• **The task**
Starting at the line with "Atseosi Idogho" and ending at the line with "provide investment advice.", print exactly the lines of the entries below. Pictures do not belong in the copy.

• **Records from a data source**
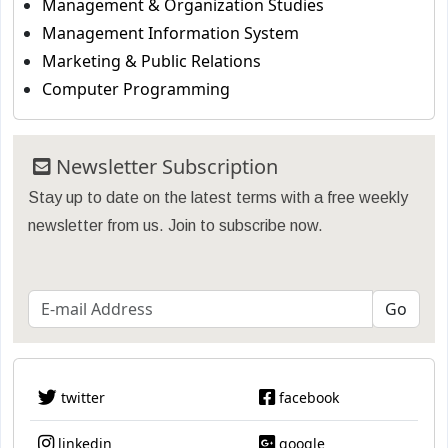
Management & Organization Studies
Management Information System
Marketing & Public Relations
Computer Programming
Newsletter Subscription
Stay up to date on the latest terms with a free weekly
newsletter from us. Join to subscribe now.
twitter
facebook
linkedin
google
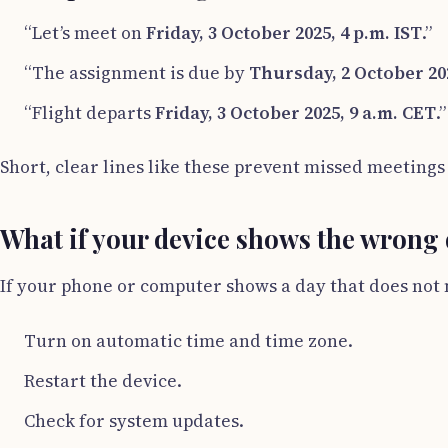
“Let’s meet on
Friday, 3 October 2025, 4 p.m. IST
.”
“The assignment is due by
Thursday, 2 October 202
“Flight departs
Friday, 3 October 2025, 9 a.m. CET
.”
Short, clear lines like these prevent missed meetings
What if your device shows the wrong
If your phone or computer shows a day that does not 
Turn on automatic time and time zone.
Restart the device.
Check for system updates.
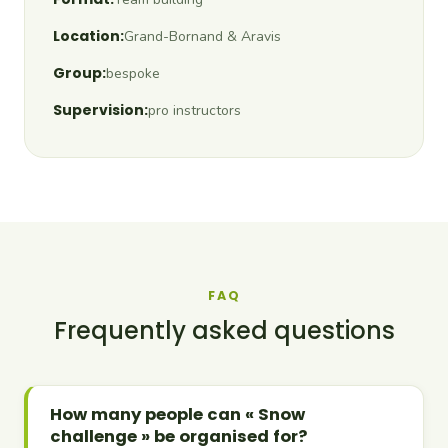
Location:
Grand-Bornand & Aravis
Group:
bespoke
Supervision:
pro instructors
FAQ
Frequently asked questions
How many people can « Snow
challenge » be organised for?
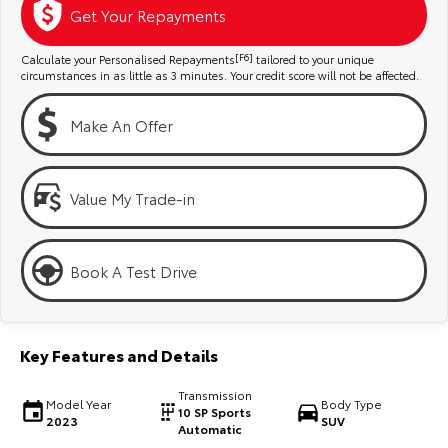
Kluger
Fortuner
Get Your Repayments
Explore
Explore
Calculate your Personalised Repayments
[F6]
tailored to your unique
circumstances in as little as 3 minutes. Your credit score will not be affected.
Our Stock
Our Stock
Make An Offer
Landcruiser Prado
LandCruiser 300
Explore
Explore
Value My Trade-in
Our Stock
Our Stock
Book A Test Drive
Utes & Vans
HiLux
LandCruiser 70
Key Features and Details
Explore
Explore
Transmission
Model Year
Body Type
10 SP Sports
2023
SUV
Our Stock
Our Stock
Automatic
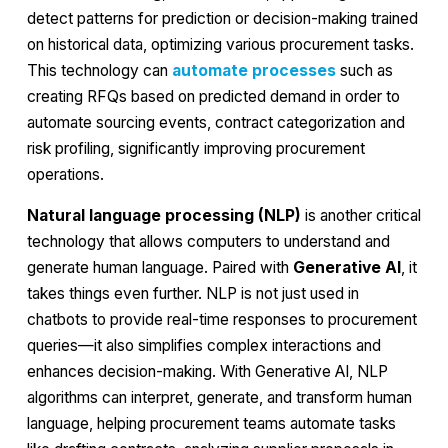
detect patterns for prediction or decision-making trained
on historical data, optimizing various procurement tasks.
This technology can
automate processes
such as
creating RFQs based on predicted demand in order to
automate sourcing events, contract categorization and
risk profiling, significantly improving procurement
operations.
Natural language processing (NLP)
is another critical
technology that allows computers to understand and
generate human language. Paired with
Generative AI
, it
takes things even further. NLP is not just used in
chatbots to provide real-time responses to procurement
queries—it also simplifies complex interactions and
enhances decision-making. With Generative AI, NLP
algorithms can interpret, generate, and transform human
language, helping procurement teams automate tasks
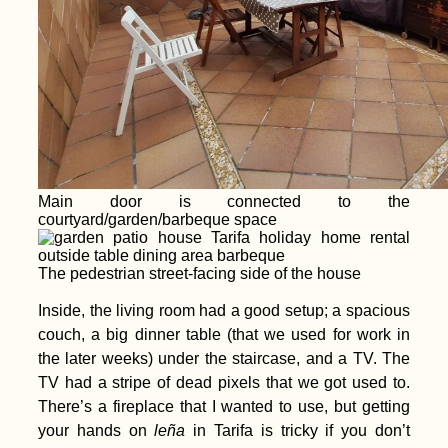
Main door is connected to the
courtyard/garden/barbeque space
The pedestrian street-facing side of the house
Inside, the living room had a good setup; a spacious
couch, a big dinner table (that we used for work in
the later weeks) under the staircase, and a TV. The
TV had a stripe of dead pixels that we got used to.
There’s a fireplace that I wanted to use, but getting
your hands on
leña
in Tarifa is tricky if you don’t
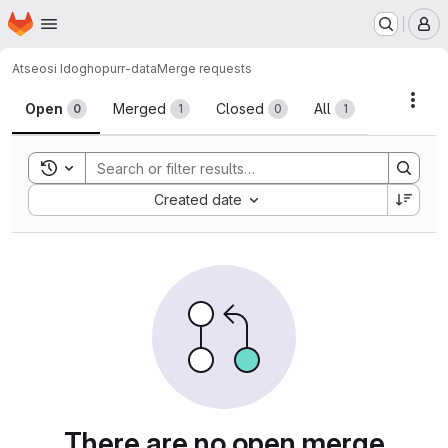
Homepage
Skip to main content
M
Atseosi Idogho
purr-data
Merge requests
Merge requests
Acti
Open
Merged
Closed
All
0
1
0
1
Toggle search history
Sort by:
Created date
There are no open merge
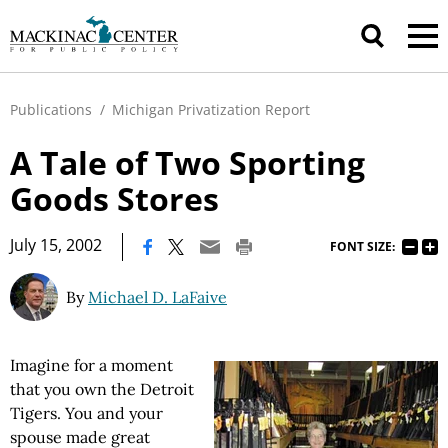
Publications
/
Michigan Privatization Report
A Tale of Two Sporting
Goods Stores
|
July 15, 2002
FONT SIZE:
By
Michael D. LaFaive
Imagine for a moment
that you own the Detroit
Tigers. You and your
spouse made great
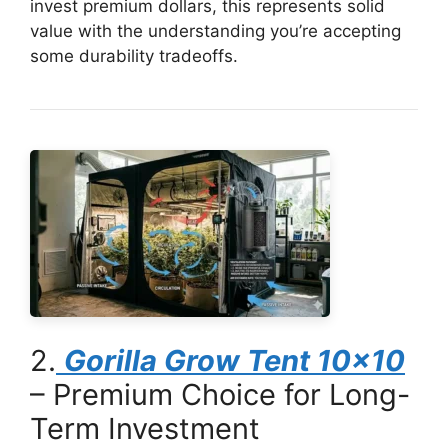
invest premium dollars, this represents solid
value with the understanding you’re accepting
some durability tradeoffs.
2.
Gorilla Grow Tent 10×10
– Premium Choice for Long-
Term Investment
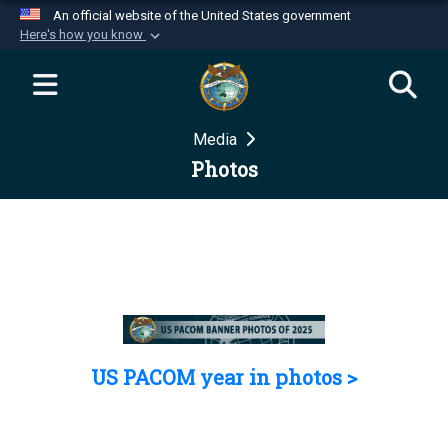
An official website of the United States government
Here's how you know
Official websites use .mil
A
.mil
website belongs to an official U.S.
Department of Defense organization in the United
Media
States.
Photos
Secure .mil websites use HTTPS
A
lock (
)
or
https://
means you’ve safely
connected to the .mil website. Share sensitive
information only on official, secure websites.
US PACOM year in photos >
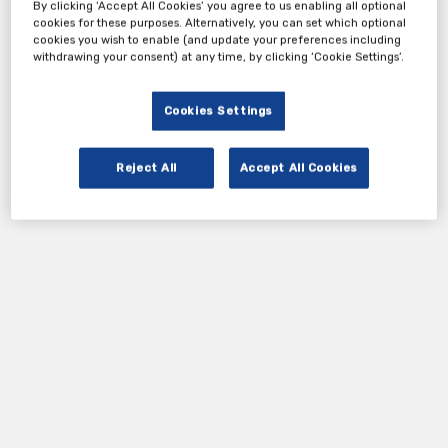
Tickets
By clicking ‘Accept All Cookies’ you agree to us enabling all optional
cookies for these purposes. Alternatively, you can set which optional
cookies you wish to enable (and update your preferences including
withdrawing your consent) at any time, by clicking ‘Cookie Settings’.
Cprime - Webinar Registration Form
Register Now
Cookies Settings
Reject All
Accept All Cookies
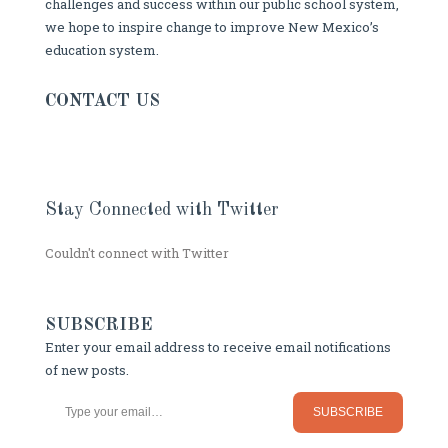
challenges and success within our public school system,
we hope to inspire change to improve New Mexico’s
education system.
CONTACT US
Stay Connected with Twitter
Couldn't connect with Twitter
SUBSCRIBE
Enter your email address to receive email notifications
of new posts.
Type your email…
SUBSCRIBE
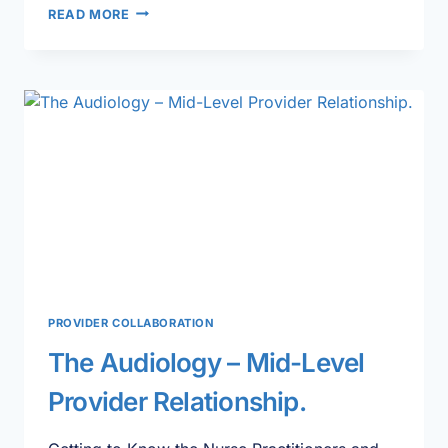
A
READ MORE
DAY
IN
THE
LIFE
OF
A
PHYSICIAN
ASSISTANT
PROVIDER COLLABORATION
The Audiology – Mid-Level
Provider Relationship.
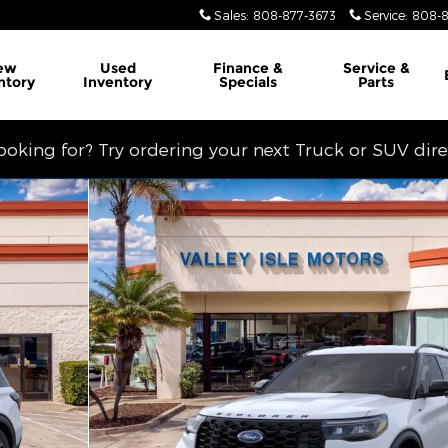
Sales
:
808-877-3673
Service
:
808-8
ew
Used
Finance &
Service
&
ntory
Inventory
Specials
Parts
looking for? Try ordering your next Truck or SUV dir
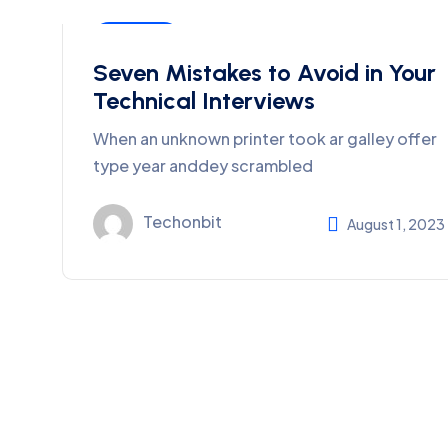
Business
Seven Mistakes to Avoid in Your
Technical Interviews
When an unknown printer took ar galley offer
type year anddey scrambled
Techonbit
August 1, 2023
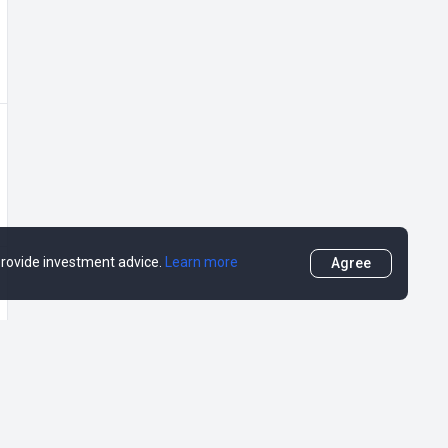
 provide investment advice.
Learn more
Agree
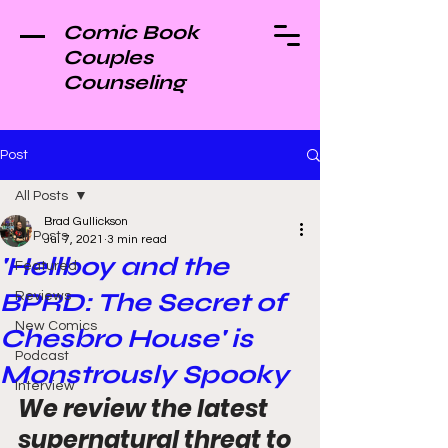
Comic Book
Couples
Counseling
Post
All Posts
Brad Gullickson
All Posts
Jul 7, 2021
3 min read
'Hellboy and the
Featured
BPRD: The Secret of
Reviews
New Comics
Chesbro House' is
Podcast
Monstrously Spooky
Interview
We review the latest 
supernatural threat to 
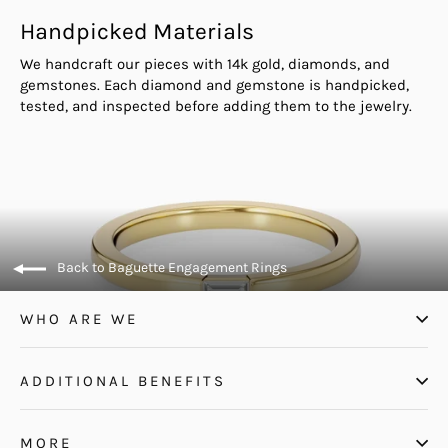
Handpicked Materials
We handcraft our pieces with 14k gold, diamonds, and
gemstones. Each diamond and gemstone is handpicked,
tested, and inspected before adding them to the jewelry.
Back to Baguette Engagement Rings
WHO ARE WE
ADDITIONAL BENEFITS
MORE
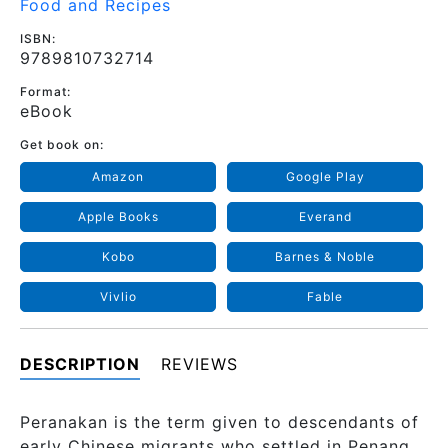
Food and Recipes
ISBN:
9789810732714
Format:
eBook
Get book on:
Amazon
Google Play
Apple Books
Everand
Kobo
Barnes & Noble
Vivlio
Fable
DESCRIPTION
REVIEWS
Peranakan is the term given to descendants of
early Chinese migrants who settled in Penang,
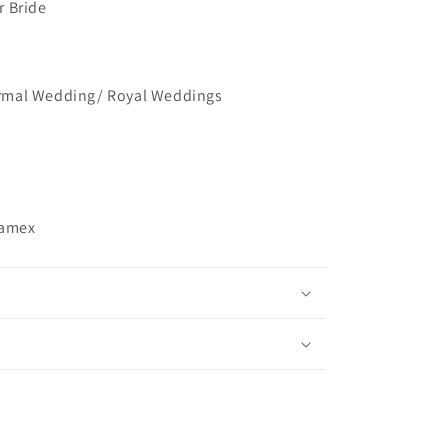
r Bride
mal Wedding/ Royal Weddings
ramex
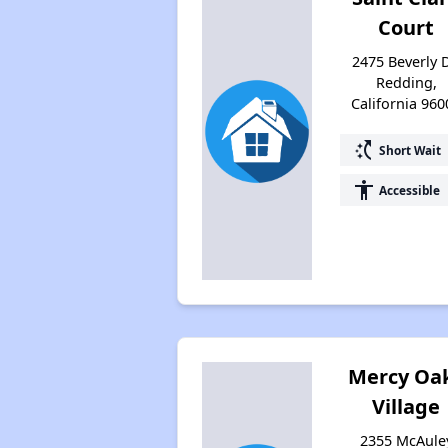
Court
2475 Beverly D
Redding,
California 960
switch_access_shortcut
Short Wait
accessibility
Accessible
Mercy Oa
Village
2355 McAule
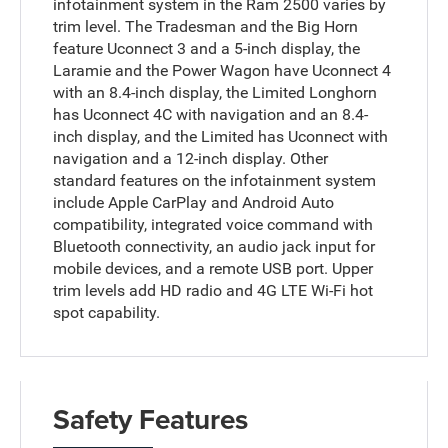
infotainment system in the Ram 2500 varies by
trim level. The Tradesman and the Big Horn
feature Uconnect 3 and a 5-inch display, the
Laramie and the Power Wagon have Uconnect 4
with an 8.4-inch display, the Limited Longhorn
has Uconnect 4C with navigation and an 8.4-
inch display, and the Limited has Uconnect with
navigation and a 12-inch display. Other
standard features on the infotainment system
include Apple CarPlay and Android Auto
compatibility, integrated voice command with
Bluetooth connectivity, an audio jack input for
mobile devices, and a remote USB port. Upper
trim levels add HD radio and 4G LTE Wi-Fi hot
spot capability.
Safety Features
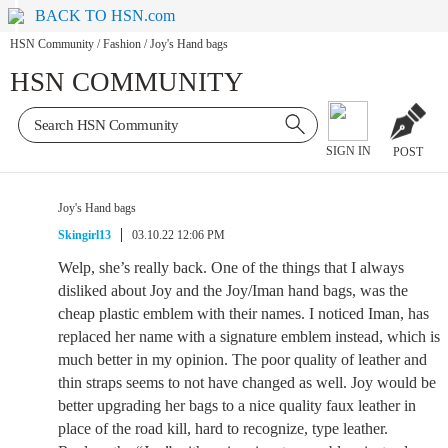
BACK TO HSN.com
HSN Community
/
Fashion
/
Joy's Hand bags
HSN COMMUNITY
SIGN IN
POST
Joy's Hand bags
Skingirl13
03.10.22 12:06 PM
Welp, she’s really back. One of the things that I always
disliked about Joy and the Joy/Iman hand bags, was the
cheap plastic emblem with their names. I noticed Iman, has
replaced her name with a signature emblem instead, which is
much better in my opinion. The poor quality of leather and
thin straps seems to not have changed as well. Joy would be
better upgrading her bags to a nice quality faux leather in
place of the road kill, hard to recognize, type leather.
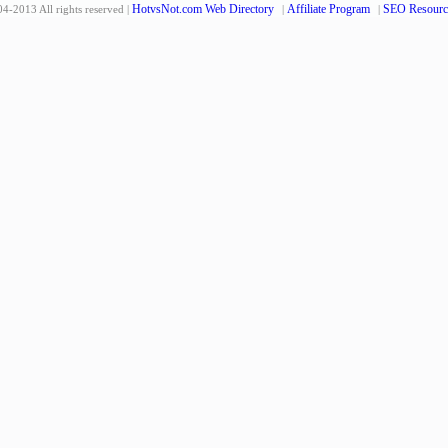
HotvsNot.com Web Directory
Affiliate Program
SEO Resourc
4-2013 All rights reserved |
|
|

• **Problem solution**
Atseosi Idogho
purr-data
Merge requests
Merge requests
Acti
Open
Merged
Closed
All
0
1
0
1
Toggle search history
Sort by:
Created date
There are no open merge
Publications
/
Michigan Privatization Report
A Tale of Two Sporting
Goods Stores
|
July 15, 2002
FONT SIZE:
By
Michael D. LaFaive
Imagine for a moment
that you own the Detroit
Tigers. You and your
spouse made great
invest premium dollars, this represents solid
value with the understanding you’re accepting
some durability tradeoffs.
2.
Gorilla Grow Tent 10×10
– Premium Choice for Long-
Term Investment
An official website of the United States government
Here's how you know
Official websites use .mil
A
.mil
website belongs to an official U.S.
Department of Defense organization in the United
Media
States.
Photos
Secure .mil websites use HTTPS
A
lock (
)
or
https://
means you’ve safely
connected to the .mil website. Share sensitive
information only on official, secure websites.
US PACOM year in photos >
Tickets
By clicking ‘Accept All Cookies’ you agree to us enabling all optional
cookies for these purposes. Alternatively, you can set which optional
cookies you wish to enable (and update your preferences including
withdrawing your consent) at any time, by clicking ‘Cookie Settings’.
Cprime - Webinar Registration Form
Register Now
Cookies Settings
Reject All
Accept All Cookies
challenges and success within our public school system,
we hope to inspire change to improve New Mexico’s
education system.
CONTACT US
Stay Connected with Twitter
Couldn't connect with Twitter
SUBSCRIBE
Enter your email address to receive email notifications
of new posts.
Type your email…
SUBSCRIBE
A
READ MORE
DAY
IN
THE
LIFE
OF
A
PHYSICIAN
ASSISTANT
PROVIDER COLLABORATION
The Audiology – Mid-Level
Provider Relationship.
Sales
:
808-877-3673
Service
:
808-8
ew
Used
Finance &
Service
&
ntory
Inventory
Specials
Parts
looking for? Try ordering your next Truck or SUV dir
Business
Seven Mistakes to Avoid in Your
Technical Interviews
When an unknown printer took ar galley offer
type year anddey scrambled
Techonbit
August 1, 2023
 provide investment advice.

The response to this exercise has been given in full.